Peter Clark founded and is the Principal Dietitian at Healthier You in Port Macquarie ( He is also completing his PhD with Griffith University looking at outcomes in private practice dietetics.



The statements or opinions expressed in this article reflect the views of the authors and do not represent the official policy of the AMA, the MJA or InSight+ unless so stated.



3 thoughts on “Surviving the inevitable Medicare audit: real life lessons

  1. Cate Swannell says:

    Quite right Oliver, I did indeed. And you are correct. I will change it immediately. Thanks!

  2. Oliver Frank says:

    The author’s practice was given two weeks to provide substantiating evidence of appropriate services for 122 clients who attended 422 consultations from January to December 2015.

    How many hours of whose time did this take?

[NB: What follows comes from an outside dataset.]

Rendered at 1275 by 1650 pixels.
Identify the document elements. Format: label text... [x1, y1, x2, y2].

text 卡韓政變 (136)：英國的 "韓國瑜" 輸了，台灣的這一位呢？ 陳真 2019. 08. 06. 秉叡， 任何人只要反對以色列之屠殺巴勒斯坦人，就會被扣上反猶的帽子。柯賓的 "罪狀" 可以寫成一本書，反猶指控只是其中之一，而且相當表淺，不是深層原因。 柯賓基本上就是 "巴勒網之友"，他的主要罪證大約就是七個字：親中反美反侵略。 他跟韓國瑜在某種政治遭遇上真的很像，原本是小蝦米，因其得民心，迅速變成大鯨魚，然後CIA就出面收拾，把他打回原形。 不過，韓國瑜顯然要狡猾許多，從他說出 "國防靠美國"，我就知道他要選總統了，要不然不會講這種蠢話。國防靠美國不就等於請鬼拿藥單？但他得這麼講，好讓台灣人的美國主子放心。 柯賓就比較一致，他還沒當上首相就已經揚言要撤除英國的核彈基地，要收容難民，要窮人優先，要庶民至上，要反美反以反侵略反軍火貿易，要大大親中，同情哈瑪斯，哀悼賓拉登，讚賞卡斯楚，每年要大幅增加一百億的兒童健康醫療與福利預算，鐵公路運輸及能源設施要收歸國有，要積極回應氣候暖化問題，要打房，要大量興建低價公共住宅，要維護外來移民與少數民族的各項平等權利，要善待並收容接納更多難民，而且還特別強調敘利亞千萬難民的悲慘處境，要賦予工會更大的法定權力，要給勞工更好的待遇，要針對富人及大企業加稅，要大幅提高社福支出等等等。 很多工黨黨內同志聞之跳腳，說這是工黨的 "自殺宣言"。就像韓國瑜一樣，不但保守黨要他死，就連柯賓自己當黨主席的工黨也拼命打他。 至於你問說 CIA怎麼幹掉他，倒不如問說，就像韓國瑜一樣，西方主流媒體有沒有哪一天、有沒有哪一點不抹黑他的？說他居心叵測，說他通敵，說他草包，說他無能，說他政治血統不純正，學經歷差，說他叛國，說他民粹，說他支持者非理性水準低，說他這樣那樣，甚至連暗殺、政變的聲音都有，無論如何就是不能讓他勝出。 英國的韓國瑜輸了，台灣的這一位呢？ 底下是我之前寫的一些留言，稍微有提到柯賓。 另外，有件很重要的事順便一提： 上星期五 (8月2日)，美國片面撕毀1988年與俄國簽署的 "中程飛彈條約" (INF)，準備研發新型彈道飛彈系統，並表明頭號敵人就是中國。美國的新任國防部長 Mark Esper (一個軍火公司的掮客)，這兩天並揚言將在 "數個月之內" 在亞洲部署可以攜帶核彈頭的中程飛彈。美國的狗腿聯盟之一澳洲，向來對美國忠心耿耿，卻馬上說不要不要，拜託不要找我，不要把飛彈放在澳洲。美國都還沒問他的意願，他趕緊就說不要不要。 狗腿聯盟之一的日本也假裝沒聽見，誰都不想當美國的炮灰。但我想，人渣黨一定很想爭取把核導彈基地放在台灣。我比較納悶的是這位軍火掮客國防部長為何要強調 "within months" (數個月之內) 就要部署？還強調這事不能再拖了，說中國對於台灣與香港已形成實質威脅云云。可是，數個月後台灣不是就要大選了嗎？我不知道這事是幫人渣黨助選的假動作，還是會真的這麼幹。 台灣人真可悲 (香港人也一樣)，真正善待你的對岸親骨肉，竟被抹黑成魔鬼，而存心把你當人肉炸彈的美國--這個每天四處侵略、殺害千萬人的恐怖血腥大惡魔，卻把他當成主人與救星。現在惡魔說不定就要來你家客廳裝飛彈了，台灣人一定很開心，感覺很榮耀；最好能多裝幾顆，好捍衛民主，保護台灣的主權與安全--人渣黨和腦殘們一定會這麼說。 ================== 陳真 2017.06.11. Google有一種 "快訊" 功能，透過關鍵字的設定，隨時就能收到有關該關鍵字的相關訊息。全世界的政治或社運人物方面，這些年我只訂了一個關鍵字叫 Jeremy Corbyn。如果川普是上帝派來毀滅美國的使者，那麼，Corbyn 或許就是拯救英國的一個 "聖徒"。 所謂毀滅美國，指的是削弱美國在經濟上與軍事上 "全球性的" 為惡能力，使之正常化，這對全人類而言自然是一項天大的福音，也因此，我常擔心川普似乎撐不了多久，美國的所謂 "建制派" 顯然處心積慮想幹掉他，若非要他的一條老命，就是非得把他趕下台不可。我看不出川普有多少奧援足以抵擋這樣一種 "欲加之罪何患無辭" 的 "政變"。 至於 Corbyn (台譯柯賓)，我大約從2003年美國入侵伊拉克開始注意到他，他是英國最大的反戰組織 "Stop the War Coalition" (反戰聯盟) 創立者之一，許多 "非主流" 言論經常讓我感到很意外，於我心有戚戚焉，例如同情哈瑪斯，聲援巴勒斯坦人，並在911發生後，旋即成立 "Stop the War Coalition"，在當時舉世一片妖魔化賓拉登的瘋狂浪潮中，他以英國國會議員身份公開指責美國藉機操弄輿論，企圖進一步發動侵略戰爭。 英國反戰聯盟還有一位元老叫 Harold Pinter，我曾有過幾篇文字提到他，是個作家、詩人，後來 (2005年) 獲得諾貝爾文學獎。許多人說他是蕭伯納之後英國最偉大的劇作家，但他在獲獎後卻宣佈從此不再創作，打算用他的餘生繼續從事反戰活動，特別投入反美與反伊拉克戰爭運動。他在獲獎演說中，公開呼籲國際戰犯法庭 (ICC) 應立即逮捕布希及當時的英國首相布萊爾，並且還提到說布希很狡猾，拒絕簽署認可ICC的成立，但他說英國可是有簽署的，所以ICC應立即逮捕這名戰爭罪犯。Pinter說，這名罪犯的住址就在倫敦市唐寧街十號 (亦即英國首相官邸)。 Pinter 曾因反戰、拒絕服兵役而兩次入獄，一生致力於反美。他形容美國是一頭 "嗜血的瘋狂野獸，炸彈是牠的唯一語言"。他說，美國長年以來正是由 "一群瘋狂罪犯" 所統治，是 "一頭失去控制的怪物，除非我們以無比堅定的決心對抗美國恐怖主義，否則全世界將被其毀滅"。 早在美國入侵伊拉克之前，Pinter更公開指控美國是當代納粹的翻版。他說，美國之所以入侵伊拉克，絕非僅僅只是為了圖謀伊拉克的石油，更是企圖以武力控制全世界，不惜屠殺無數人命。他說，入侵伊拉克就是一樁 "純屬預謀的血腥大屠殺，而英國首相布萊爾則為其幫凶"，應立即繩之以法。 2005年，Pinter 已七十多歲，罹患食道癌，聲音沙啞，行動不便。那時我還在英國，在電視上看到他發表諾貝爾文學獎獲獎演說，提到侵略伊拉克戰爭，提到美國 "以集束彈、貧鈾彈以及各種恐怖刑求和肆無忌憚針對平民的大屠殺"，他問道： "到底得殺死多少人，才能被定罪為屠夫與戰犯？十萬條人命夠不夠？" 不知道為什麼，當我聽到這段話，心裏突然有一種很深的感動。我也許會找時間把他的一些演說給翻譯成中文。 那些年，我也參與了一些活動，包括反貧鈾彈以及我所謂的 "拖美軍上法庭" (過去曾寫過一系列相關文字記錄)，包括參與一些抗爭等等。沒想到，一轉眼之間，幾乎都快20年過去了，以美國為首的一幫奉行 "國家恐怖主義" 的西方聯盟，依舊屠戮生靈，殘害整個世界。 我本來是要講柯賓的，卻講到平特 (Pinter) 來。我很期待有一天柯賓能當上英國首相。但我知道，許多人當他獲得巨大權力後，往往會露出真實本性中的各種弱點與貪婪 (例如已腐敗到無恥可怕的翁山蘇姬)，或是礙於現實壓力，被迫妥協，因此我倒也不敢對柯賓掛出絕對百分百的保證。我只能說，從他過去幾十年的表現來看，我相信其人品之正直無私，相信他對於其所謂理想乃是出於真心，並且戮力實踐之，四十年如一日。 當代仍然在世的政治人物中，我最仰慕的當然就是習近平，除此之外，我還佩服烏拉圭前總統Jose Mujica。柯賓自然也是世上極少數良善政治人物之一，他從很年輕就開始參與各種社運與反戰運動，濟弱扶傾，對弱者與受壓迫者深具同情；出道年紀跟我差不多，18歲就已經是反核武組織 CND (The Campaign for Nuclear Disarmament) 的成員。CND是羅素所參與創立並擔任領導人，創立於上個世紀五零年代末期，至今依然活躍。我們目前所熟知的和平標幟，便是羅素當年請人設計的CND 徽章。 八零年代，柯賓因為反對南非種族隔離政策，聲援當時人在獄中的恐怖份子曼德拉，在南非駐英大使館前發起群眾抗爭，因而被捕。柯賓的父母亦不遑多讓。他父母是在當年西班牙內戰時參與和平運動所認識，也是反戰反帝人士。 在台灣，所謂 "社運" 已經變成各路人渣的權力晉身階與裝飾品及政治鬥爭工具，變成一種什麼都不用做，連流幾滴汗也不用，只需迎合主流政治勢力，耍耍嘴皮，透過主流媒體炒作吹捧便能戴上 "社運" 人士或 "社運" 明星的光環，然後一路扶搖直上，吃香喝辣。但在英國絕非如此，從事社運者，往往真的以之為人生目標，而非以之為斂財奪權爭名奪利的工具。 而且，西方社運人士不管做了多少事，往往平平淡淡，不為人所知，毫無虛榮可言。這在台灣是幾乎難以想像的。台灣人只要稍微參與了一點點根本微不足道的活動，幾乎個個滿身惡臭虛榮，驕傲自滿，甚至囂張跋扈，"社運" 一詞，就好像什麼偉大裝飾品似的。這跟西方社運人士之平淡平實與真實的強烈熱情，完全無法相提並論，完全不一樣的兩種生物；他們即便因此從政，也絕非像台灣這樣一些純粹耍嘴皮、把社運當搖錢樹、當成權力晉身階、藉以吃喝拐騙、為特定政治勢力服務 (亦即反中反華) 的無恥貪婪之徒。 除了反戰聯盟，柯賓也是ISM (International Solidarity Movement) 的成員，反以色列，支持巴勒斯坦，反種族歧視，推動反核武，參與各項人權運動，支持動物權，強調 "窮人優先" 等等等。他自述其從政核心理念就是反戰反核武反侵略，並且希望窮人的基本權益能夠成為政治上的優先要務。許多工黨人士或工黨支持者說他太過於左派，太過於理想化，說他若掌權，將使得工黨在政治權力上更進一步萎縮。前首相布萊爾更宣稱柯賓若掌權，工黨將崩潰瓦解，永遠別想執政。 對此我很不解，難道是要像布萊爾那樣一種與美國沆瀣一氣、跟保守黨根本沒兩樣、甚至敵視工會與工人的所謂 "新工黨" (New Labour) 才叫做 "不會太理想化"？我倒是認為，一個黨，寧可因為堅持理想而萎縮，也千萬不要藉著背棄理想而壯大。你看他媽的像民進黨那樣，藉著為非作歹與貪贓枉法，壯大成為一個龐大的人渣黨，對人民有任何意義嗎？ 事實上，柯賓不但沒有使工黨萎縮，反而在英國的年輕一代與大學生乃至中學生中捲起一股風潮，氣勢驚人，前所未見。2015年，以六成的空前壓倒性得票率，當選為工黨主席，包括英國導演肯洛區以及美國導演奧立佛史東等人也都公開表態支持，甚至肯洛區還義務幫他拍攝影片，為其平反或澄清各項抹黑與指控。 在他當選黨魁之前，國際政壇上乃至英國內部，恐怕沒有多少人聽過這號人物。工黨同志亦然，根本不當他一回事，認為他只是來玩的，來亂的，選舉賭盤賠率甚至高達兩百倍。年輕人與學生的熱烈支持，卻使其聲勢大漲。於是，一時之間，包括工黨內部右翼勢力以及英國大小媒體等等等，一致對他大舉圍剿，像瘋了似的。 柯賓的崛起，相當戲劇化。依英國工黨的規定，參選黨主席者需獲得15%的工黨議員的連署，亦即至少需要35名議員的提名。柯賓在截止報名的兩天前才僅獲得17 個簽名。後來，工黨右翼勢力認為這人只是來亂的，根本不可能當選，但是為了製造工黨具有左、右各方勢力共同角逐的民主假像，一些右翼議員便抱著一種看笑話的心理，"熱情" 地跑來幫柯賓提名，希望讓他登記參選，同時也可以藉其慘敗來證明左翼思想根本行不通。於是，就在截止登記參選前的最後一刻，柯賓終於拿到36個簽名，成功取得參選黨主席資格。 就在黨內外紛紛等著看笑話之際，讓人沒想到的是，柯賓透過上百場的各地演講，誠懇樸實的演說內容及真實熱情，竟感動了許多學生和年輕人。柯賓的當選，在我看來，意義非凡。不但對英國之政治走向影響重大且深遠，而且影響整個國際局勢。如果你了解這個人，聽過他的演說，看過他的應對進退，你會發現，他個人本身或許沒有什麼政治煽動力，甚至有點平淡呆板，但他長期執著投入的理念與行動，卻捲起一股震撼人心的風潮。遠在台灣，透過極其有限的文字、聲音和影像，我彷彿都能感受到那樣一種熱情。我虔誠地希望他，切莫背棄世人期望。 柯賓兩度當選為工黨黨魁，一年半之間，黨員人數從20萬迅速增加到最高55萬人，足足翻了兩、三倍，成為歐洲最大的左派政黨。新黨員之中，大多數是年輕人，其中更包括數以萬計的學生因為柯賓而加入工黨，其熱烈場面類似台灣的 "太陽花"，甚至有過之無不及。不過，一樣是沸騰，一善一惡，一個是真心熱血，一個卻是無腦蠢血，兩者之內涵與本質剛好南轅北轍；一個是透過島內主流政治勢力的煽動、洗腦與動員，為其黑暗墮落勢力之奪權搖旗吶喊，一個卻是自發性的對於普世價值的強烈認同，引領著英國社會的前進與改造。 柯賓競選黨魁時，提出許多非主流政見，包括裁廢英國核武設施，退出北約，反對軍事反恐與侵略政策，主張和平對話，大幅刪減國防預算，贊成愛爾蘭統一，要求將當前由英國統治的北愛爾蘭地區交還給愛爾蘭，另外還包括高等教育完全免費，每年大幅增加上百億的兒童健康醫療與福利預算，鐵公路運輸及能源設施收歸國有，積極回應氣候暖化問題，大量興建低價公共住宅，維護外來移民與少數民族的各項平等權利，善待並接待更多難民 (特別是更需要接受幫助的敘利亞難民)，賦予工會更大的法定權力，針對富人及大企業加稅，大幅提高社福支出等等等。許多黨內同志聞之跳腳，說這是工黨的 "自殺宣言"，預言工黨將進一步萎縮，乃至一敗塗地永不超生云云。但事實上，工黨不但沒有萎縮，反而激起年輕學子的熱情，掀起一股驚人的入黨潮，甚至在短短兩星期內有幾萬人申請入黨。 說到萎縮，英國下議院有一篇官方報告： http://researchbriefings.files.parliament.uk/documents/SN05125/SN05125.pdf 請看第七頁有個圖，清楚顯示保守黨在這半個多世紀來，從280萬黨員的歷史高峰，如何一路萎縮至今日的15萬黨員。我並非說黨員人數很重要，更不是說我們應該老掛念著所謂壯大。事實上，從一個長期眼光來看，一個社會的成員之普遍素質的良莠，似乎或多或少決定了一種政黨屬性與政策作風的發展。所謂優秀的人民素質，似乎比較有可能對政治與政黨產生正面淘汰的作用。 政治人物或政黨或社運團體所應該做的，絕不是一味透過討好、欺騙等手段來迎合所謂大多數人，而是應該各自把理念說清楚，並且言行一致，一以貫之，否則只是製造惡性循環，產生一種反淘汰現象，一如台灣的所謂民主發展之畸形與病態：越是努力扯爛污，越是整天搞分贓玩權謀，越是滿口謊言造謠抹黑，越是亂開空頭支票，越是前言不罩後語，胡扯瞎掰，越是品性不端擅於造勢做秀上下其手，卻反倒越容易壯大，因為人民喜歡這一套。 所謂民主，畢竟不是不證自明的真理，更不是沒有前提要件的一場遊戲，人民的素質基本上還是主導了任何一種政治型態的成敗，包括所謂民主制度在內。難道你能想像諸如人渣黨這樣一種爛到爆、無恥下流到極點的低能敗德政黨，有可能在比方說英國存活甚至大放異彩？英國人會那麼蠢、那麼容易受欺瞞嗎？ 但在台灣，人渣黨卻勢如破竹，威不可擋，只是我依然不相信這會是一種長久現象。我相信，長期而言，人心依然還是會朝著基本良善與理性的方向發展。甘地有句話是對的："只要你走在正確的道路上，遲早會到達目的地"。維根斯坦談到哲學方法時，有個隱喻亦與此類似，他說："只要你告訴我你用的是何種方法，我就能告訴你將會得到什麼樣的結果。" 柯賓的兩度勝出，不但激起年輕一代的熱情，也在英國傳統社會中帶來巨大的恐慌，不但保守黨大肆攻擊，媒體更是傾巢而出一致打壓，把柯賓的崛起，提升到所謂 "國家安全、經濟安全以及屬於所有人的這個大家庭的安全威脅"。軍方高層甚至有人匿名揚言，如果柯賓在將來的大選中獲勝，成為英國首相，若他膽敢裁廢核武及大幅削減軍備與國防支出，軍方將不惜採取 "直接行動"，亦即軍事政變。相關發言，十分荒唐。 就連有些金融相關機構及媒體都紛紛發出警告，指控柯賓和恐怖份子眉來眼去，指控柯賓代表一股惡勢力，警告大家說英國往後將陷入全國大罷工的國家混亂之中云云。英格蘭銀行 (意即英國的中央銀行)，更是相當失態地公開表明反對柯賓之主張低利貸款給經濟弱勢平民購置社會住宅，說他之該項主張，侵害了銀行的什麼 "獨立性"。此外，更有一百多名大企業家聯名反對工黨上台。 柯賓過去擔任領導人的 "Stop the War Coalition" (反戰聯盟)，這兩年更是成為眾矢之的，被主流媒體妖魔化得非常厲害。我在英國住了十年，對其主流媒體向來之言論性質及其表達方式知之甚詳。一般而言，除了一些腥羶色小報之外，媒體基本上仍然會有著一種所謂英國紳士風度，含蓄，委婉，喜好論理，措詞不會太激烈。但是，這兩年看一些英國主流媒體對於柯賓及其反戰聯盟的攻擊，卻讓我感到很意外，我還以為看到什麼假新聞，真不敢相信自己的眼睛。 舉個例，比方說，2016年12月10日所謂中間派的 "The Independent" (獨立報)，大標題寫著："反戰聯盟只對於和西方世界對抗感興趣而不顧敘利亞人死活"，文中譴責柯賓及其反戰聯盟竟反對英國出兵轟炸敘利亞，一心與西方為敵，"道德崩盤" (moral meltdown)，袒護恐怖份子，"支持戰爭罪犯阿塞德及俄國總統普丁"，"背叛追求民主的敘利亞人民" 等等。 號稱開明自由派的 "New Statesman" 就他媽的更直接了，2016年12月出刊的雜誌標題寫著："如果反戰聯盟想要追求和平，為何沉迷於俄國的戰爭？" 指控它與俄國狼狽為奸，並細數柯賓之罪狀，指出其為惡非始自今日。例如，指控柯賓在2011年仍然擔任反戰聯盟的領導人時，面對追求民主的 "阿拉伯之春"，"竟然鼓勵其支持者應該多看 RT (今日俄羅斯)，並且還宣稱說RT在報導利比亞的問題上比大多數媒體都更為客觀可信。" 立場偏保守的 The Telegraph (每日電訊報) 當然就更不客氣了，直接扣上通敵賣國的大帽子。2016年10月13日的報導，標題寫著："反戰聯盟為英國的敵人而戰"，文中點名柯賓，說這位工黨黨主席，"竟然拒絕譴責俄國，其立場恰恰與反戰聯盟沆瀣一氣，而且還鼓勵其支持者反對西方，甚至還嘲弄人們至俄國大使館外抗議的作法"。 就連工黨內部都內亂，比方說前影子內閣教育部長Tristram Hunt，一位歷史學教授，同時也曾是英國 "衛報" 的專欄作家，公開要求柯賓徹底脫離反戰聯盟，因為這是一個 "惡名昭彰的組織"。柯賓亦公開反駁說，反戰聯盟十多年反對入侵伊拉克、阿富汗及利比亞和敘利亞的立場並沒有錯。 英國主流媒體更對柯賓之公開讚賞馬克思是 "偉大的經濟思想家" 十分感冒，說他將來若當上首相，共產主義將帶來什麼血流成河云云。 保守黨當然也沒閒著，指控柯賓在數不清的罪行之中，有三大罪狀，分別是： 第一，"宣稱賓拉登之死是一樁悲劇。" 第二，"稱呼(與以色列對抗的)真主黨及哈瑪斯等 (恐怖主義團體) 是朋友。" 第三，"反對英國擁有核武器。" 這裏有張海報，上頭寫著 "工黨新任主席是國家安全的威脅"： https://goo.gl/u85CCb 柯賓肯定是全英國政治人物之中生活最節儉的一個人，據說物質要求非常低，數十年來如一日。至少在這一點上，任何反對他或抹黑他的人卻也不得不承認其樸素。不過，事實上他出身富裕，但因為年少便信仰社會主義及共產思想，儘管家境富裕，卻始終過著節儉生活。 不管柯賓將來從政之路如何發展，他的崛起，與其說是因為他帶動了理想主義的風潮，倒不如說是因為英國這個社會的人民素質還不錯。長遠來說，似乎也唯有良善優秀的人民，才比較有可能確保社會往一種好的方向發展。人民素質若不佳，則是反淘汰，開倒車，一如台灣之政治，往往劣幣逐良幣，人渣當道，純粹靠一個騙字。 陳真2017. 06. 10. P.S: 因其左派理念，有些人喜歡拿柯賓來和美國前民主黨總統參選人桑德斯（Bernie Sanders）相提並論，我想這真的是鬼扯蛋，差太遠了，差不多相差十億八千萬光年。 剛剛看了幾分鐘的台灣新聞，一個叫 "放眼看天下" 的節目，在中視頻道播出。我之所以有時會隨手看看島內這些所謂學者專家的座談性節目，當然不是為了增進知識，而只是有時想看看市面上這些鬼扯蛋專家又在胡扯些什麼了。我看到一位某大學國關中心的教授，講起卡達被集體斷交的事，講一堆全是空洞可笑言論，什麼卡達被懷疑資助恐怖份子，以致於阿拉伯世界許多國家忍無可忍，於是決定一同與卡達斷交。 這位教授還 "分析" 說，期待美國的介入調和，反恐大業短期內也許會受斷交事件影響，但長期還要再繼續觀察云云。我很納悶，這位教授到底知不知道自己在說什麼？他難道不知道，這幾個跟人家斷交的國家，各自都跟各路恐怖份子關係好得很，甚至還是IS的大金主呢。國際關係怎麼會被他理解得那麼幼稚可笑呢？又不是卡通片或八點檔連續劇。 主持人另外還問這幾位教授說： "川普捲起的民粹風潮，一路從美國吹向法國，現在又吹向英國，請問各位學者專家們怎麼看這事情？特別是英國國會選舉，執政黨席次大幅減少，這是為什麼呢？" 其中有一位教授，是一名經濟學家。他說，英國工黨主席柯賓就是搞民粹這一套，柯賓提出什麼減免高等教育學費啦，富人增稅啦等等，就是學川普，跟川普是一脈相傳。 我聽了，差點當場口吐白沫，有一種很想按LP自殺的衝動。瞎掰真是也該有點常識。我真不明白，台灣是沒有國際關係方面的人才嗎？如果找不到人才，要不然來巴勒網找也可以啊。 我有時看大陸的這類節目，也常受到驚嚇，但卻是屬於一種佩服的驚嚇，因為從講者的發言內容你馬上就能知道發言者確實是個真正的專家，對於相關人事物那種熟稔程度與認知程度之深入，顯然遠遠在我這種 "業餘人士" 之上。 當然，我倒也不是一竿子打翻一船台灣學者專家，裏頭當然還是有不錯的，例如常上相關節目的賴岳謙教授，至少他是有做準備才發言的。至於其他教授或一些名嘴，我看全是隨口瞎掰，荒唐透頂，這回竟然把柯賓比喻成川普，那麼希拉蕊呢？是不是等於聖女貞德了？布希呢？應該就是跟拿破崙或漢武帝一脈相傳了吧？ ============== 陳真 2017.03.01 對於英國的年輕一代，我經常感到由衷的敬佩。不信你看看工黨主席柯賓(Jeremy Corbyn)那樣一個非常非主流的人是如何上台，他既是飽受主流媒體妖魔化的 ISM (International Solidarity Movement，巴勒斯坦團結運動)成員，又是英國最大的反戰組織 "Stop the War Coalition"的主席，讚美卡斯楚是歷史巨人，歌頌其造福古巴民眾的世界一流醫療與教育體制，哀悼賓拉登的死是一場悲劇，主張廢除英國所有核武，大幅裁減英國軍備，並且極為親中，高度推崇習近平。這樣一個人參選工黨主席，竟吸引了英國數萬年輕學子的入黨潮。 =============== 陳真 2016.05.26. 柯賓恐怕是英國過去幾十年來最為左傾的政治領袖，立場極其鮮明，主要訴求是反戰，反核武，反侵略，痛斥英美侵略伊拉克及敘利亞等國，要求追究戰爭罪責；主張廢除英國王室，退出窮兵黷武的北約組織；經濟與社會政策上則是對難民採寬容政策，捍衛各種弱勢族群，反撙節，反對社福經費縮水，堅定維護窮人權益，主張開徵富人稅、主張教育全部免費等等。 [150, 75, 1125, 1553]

Why wasn’t the request for a smaller sample such as ten patients, with a larger sample requested if there were any deficiencies in the documentation for any of those ten patients?

  3. Oliver Frank says:

    The title of this piece “Surviving the inevitable medical audit” is a misnomer. “Medical audit” implies some kind of assessment of the quality of clinical care that has been provided.

    The article is about Medicare audits, which are a quite different thing. They are about whether the correct Medicare item number(s) was or were used for the service.

    I realise that the editor of Insight might have written this title.